Patterns and environmental controls of soil organic carbon density in Chinese shrublands

Abstract

The soils of shrublands are important for organic carbon storage in terrestrial ecosystems, but geographical patterns and environmental controls of soil organic carbon (SOC) remain largely understudied compared to other terrestrial ecosystems, leaving a significant gap in our understanding of terrestrial ecosystem carbon budgets. Here, we quantified SOC density (SOCD) and its potential determinants based on a comprehensive dataset with a consistent stratified random sampling of extensive soil profiles down to the parent material or to one meter depth across 1211 sites across China.

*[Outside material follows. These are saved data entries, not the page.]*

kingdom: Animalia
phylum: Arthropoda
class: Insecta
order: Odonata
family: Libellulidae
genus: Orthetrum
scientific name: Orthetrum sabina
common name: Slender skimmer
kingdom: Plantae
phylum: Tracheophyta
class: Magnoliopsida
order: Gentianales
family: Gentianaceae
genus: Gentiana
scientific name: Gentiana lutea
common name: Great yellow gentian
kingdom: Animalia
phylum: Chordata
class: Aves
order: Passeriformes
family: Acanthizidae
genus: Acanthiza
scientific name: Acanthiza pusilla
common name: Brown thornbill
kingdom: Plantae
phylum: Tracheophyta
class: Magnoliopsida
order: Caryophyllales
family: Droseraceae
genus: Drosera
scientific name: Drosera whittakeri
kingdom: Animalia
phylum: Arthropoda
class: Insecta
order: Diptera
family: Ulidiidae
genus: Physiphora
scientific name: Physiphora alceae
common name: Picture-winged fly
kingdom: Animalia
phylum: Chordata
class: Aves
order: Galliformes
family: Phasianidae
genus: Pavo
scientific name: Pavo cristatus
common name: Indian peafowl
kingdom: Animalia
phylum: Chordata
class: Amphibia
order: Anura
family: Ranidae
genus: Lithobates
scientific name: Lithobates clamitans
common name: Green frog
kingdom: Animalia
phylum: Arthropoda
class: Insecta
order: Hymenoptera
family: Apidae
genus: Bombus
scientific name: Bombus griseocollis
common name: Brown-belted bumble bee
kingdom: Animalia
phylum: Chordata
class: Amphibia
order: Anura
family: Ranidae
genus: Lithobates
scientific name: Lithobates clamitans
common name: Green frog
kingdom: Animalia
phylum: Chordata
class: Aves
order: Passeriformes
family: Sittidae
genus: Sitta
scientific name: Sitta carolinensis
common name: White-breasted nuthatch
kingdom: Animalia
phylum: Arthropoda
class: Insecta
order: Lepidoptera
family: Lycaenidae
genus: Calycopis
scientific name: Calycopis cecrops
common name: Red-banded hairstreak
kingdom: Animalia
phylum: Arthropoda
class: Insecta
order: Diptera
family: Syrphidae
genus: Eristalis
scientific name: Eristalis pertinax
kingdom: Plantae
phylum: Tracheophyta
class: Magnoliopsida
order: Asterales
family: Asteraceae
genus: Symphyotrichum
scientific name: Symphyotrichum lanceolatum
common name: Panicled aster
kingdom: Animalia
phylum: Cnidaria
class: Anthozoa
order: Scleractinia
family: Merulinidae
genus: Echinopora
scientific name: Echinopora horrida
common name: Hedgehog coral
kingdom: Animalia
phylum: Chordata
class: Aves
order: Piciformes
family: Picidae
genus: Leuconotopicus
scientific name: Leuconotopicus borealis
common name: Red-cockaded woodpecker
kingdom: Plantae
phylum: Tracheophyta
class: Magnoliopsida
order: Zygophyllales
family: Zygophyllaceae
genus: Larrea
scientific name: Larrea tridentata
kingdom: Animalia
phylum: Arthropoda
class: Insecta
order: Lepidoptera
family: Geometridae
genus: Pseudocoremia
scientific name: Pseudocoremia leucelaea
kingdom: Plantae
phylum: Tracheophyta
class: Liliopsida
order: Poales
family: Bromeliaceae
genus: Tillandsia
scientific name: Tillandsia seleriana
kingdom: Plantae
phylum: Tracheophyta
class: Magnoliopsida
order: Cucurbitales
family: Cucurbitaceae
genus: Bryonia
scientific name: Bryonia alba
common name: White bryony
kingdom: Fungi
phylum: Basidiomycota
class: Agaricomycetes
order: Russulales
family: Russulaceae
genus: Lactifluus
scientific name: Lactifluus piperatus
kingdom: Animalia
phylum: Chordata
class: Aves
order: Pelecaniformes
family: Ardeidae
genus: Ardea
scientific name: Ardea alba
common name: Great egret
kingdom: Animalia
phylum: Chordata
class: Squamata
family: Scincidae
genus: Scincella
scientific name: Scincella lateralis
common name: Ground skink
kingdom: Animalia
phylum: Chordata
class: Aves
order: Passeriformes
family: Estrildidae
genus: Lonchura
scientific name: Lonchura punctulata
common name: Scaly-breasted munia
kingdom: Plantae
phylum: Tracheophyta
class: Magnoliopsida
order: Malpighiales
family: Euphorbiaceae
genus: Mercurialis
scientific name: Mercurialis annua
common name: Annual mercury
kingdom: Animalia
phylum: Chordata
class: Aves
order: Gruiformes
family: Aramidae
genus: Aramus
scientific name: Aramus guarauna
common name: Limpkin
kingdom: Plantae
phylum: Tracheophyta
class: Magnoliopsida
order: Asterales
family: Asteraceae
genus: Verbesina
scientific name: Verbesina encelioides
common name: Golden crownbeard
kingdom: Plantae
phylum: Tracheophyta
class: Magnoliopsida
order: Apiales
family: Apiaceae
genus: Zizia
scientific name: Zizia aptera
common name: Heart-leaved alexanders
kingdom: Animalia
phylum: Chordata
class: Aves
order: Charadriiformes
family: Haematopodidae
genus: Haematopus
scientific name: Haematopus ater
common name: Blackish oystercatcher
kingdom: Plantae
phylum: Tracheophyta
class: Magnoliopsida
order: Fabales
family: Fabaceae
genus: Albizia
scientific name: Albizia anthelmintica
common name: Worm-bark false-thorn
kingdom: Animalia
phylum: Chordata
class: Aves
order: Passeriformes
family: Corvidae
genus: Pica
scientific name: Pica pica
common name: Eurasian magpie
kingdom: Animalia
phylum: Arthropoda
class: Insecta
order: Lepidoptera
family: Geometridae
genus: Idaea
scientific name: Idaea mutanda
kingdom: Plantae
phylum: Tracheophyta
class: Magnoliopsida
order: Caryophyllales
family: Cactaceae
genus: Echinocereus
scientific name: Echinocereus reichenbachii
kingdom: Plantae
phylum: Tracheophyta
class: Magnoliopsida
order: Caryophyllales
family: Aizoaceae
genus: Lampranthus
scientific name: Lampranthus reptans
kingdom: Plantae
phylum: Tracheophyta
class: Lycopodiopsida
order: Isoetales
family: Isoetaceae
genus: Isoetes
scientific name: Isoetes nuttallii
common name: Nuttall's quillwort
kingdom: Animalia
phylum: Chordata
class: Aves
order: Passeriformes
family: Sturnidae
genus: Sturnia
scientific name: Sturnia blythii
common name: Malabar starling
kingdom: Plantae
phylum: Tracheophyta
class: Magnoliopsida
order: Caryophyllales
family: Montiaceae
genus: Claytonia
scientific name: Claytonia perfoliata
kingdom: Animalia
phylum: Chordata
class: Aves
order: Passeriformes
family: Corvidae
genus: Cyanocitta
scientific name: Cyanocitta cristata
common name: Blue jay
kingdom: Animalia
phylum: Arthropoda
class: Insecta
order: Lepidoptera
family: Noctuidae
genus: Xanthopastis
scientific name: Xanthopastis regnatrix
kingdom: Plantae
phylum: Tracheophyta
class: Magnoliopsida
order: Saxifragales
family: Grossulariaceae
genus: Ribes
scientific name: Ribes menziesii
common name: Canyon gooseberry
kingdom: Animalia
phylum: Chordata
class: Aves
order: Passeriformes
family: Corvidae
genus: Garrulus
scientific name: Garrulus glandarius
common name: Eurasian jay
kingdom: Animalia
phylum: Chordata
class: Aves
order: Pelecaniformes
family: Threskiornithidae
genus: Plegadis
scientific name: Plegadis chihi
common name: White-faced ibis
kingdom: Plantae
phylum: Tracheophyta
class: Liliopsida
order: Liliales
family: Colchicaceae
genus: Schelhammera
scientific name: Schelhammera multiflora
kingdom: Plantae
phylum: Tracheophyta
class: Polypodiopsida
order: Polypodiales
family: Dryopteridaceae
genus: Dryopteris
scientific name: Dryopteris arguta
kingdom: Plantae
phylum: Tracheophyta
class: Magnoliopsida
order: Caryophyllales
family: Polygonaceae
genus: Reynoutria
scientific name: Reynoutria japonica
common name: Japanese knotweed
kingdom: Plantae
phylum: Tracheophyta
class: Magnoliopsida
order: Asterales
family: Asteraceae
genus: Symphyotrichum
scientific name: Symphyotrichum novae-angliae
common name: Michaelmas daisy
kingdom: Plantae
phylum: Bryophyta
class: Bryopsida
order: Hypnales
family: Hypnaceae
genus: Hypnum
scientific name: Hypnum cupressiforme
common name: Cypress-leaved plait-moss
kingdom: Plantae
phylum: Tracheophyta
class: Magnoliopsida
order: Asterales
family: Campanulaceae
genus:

Our up-to-date estimate of SOCD in Chinese shrublands is an average of 8.36 kg m−2, and ca. 43% of SOC is stored in the upper 20 cm relative to the one meter top soil, which is higher than estimates for shrublands globally. We also observed that SOCD was positively related to shrubland biomass and more so with belowground biomass. Furthermore, SOCD was positively related to mean annual precipitation (MAP), soil total nitrogen (N), phosphorus (P), clay and silt percent, but decreased with increasing mean annual temperature (MAT). Dark felty soils stored the highest SOCD and frigid desert soils stored the lowest. Soil total nitrogen (N), MAP, soil type, MAT, and belowground biomass, soil clay, and pH were the best predictors of total SOCD in Chinese shrublands. We concluded that Chinese shrubland soils store the lowest density of organic carbon so far recorded compared to forests and grasslands, and that the vertical distribution of SOC in Chinese shrublands was much shallower. While both climate (in particular MAP) and soil total N exerted dominant control over geographical patterns of SOCD across Chinese shrublands, soil type also played a significant role. Our study also emphasizes this key role of edaphic variables in determining the SOCD of shrublands and that they should be better incorporated into large-scale assessments of SOC dynamics. Our study extends existing work conducted in forest and grasslands and provides the most up-to-date knowledge on benchmark values for SOCD in Chinese shrublands, with important implications for predicting the fate of C stored in shrubland soils in response to climate change.